New to these scales? The USDA hardiness zone map explained covers how the zone numbers work, and you can find your own zone with the zone finder.

Minimum temperature — and what happens below it

Minimum survivable temperature is roughly about 10 °C (sustained cold below this is damaging). Tree-Like Pilosocereus has no frost tolerance at all — it is an indoor plant in any climate with a real winter.

Concretely, for tree-like pilosocereus as it gets too cold:

Can tree-like pilosocereus go outside or overwinter — and where?

Work back from your local frost dates with the frost-date calculator: the last spring frost and first autumn frost are what really decide when tree-like pilosocereus can be outside. US growers can check USDA zones; UK growers should use the RHS hardiness ratings, which match the H1b figure above.

Tree-Like Pilosocereus hardiness — frequently asked questions

Is tree-like pilosocereus cold hardy?

Tree-Like Pilosocereus is not cold hardy. It is a tropical houseplant that dies if it is left out through frost — there is no zone where it overwinters outdoors in a UK or cold-US climate. Indoor-only in almost every home. Tree-Like Pilosocereus can only live outside year-round in genuinely frost-free climates (roughly USDA 10-12 (indoor-only in most US and UK homes)); everywhere else it is a houseplant that summers out at most.

What is the minimum temperature tree-like pilosocereus can survive?

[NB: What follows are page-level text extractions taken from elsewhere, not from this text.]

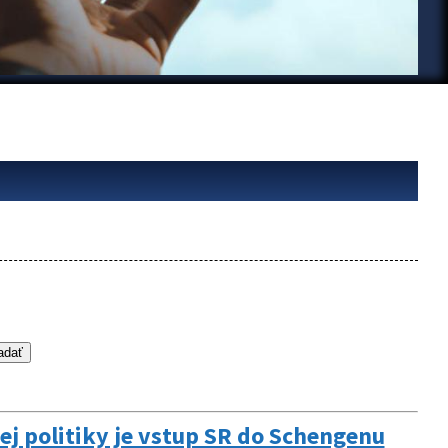
j politiky je vstup SR do Schengenu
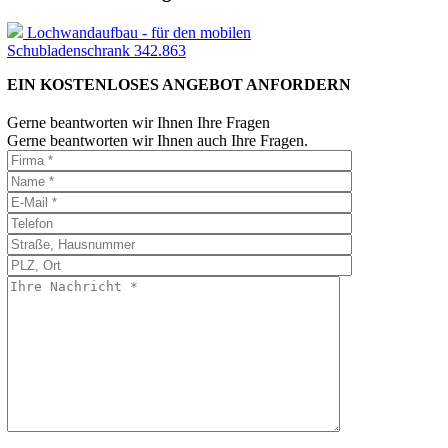
Lochwandaufbau - für den mobilen
Schubladenschrank 342.863
EIN KOSTENLOSES ANGEBOT ANFORDERN
Gerne beantworten wir Ihnen Ihre Fragen
Gerne beantworten wir Ihnen auch Ihre Fragen.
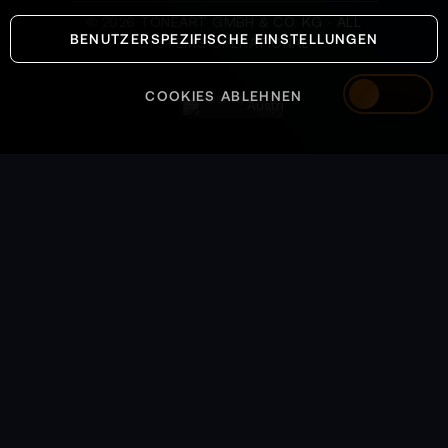
©
2026
TONEART GMBH & CO. KG · ALL
BENUTZERSPEZIFISCHE EINSTELLUNGEN
SYSTEMS OPERATIONAL
COOKIES ABLEHNEN
Austria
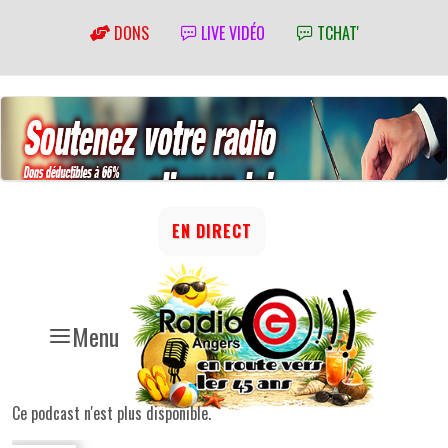
DONS
LIVE VIDÉO
TCHAT'
EN DIRECT
Menu
Ce podcast n'est plus disponible.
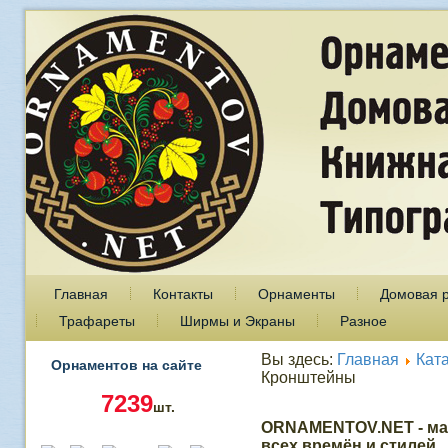
Главная
Контакты
Орнаменты
Домовая 
Трафареты
Ширмы и Экраны
Разное
Вы здесь:
Главная
Кат
Орнаментов на сайте
Кронштейны
7239
шт.
ORNAMENTOV.NET - ма
всех времён и стилей.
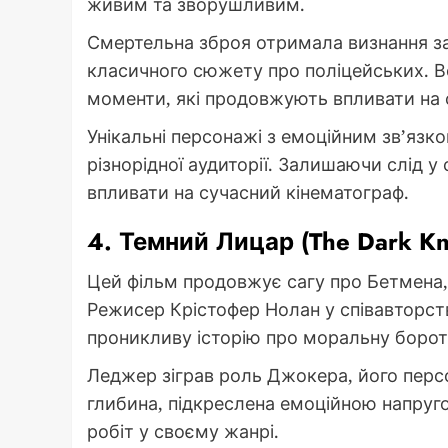
живим та зворушливим.
Смертельна зброя отримала визнання за
класичного сюжету про поліцейських. В
моменти, які продовжують впливати на 
Унікальні персонажі з емоційним зв’яз
різнорідної аудиторії. Залишаючи слід 
впливати на сучасний кінематограф.
4. Темний Лицар (The Dark Kn
Цей фільм продовжує сагу про Бетмена,
Режисер Крістофер Нолан у співавторс
проникливу історію про моральну борот
Леджер зіграв роль Джокера, його персо
глибина, підкреслена емоційною напруго
робіт у своєму жанрі.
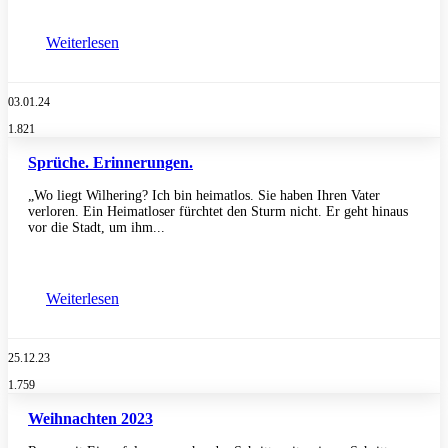
Weiterlesen
03.01.24
1.821
Sprüche. Erinnerungen.
„Wo liegt Wilhering? Ich bin heimatlos. Sie haben Ihren Vater
verloren. Ein Heimatloser fürchtet den Sturm nicht. Er geht hinaus
vor die Stadt, um ihm...
Weiterlesen
25.12.23
1.759
Weihnachten 2023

Minimum survivable temperature is roughly about 10 °C (sustained cold below this is damaging). Tree-Like Pilosocereus has no frost tolerance at all — it is an indoor plant in any climate with a real winter.

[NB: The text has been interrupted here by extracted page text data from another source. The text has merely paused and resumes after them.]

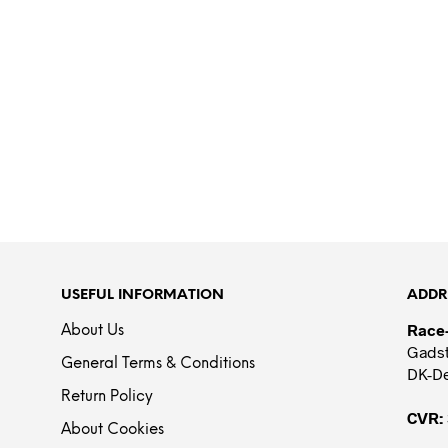
USEFUL INFORMATION
ADDR
Race
About Us
Gadst
General Terms & Conditions
DK-D
Return Policy
CVR:
About Cookies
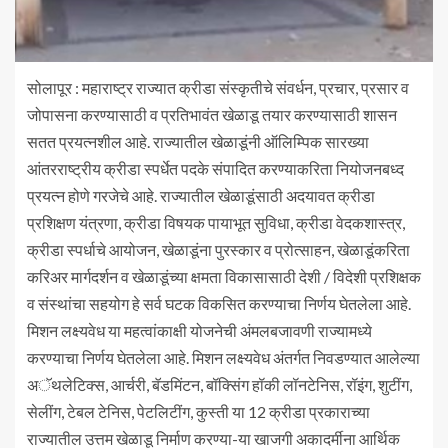
सोलापूर : महाराष्ट्र राज्यात क्रीडा संस्कृतीचे संवर्धन, प्रचार, प्रसार व
जोपासना करण्यासाठी व प्रतिभावंत खेळाडू तयार करण्यासाठी शासन
सतत प्रयत्नशील आहे. राज्यातील खेळाडूंनी ऑलिम्पिक सारख्या
आंतरराष्ट्रीय क्रीडा स्पर्धेत पदके संपादित करण्याकरिता नियोजनबध्द
प्रयत्न होणे गरजेचे आहे. राज्यातील खेळाडूंसाठी अदयावत क्रीडा
प्रशिक्षण यंत्रणा, क्रीडा विषयक पायाभूत सुविधा, क्रीडा वेदकशास्त्र,
क्रीडा स्पर्धाचे आयोजन, खेळाडूंना पुरस्कार व प्रोत्साहन, खेळाडूंकरिता
करिअर मार्गदर्शन व खेळाडूंच्या क्षमता विकासासाठी देशी / विदेशी प्रशिक्षक
व संस्थांचा सहयोग हे सर्व घटक विकसित करण्याचा निर्णय घेतलेला आहे.
मिशन लक्ष्यवेध या महत्वांकाक्षी योजनेची अंमलबजावणी राज्यामध्ये
करण्याचा निर्णय घेतलेला आहे. मिशन लक्ष्यवेध अंतर्गत निवडण्यात आलेल्या
अॅथलेटिक्स, आर्चरी, बॅडमिंटन, बॉक्सिंग हॉकी लॉनटेनिस, रॉइंग, शुटींग,
सेलींग, टेबल टेनिस, पेटलिटींग, कुस्ती या 12 क्रीडा प्रकाराच्या
राज्यातील उत्तम खेळाडू निर्माण करण्या-या खाजगी अकादर्मीना आर्थिक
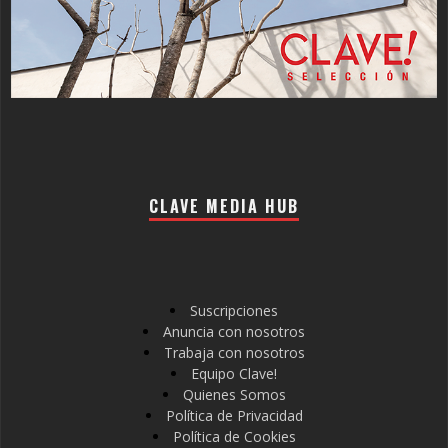
CLAVE MEDIA HUB
Suscripciones
Anuncia con nosotros
Trabaja con nosotros
Equipo Clave!
Quienes Somos
Política de Privacidad
Política de Cookies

What hardiness zone is tree-like pilosocereus?

Tree-Like Pilosocereus is rated USDA 10-12 (indoor-only in most US and UK homes) and RHS H1b — Sub-tropical — a normal warm home is fine, but it cannot go outside in a cool season.

Can tree-like pilosocereus survive winter outside?

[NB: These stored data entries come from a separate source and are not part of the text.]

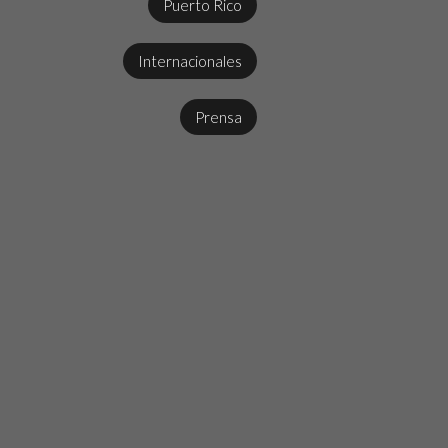
Puerto Rico
Internacionales
Prensa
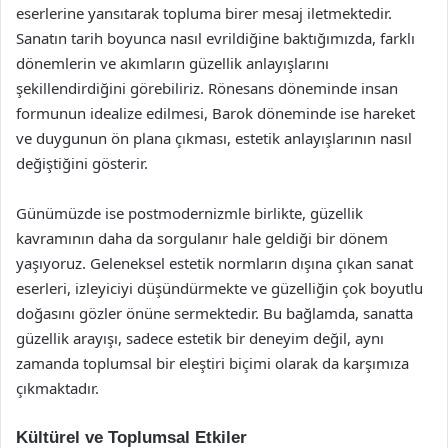
eserlerine yansıtarak topluma birer mesaj iletmektedir.
Sanatın tarih boyunca nasıl evrildiğine baktığımızda, farklı
dönemlerin ve akımların güzellik anlayışlarını
şekillendirdiğini görebiliriz. Rönesans döneminde insan
formunun idealize edilmesi, Barok döneminde ise hareket
ve duygunun ön plana çıkması, estetik anlayışlarının nasıl
değiştiğini gösterir.
Günümüzde ise postmodernizmle birlikte, güzellik
kavramının daha da sorgulanır hale geldiği bir dönem
yaşıyoruz. Geleneksel estetik normların dışına çıkan sanat
eserleri, izleyiciyi düşündürmekte ve güzelliğin çok boyutlu
doğasını gözler önüne sermektedir. Bu bağlamda, sanatta
güzellik arayışı, sadece estetik bir deneyim değil, aynı
zamanda toplumsal bir eleştiri biçimi olarak da karşımıza
çıkmaktadır.
Kültürel ve Toplumsal Etkiler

It can holiday outdoors in summer once nights are reliably above 10 °C, in shade or dappled light, hardened off gradually. Bring it back indoors well before the first autumn frost — do not wait for a frost warning, move it when nights drop toward 10-12 °C. It will never overwinter outside in a temperate climate; the indoors is its winter home, full stop.

What happens to tree-like pilosocereus below its minimum temperature?

Below about about 10 °C, growth stalls and the leaves start to show cold stress — dark, water-soaked, or yellowing patches. A single light frost blackens the foliage; a hard freeze kills the whole plant, roots included, and it does not recover. Even a cold, draughty windowsill or an unheated porch in winter can be enough to damage it permanently.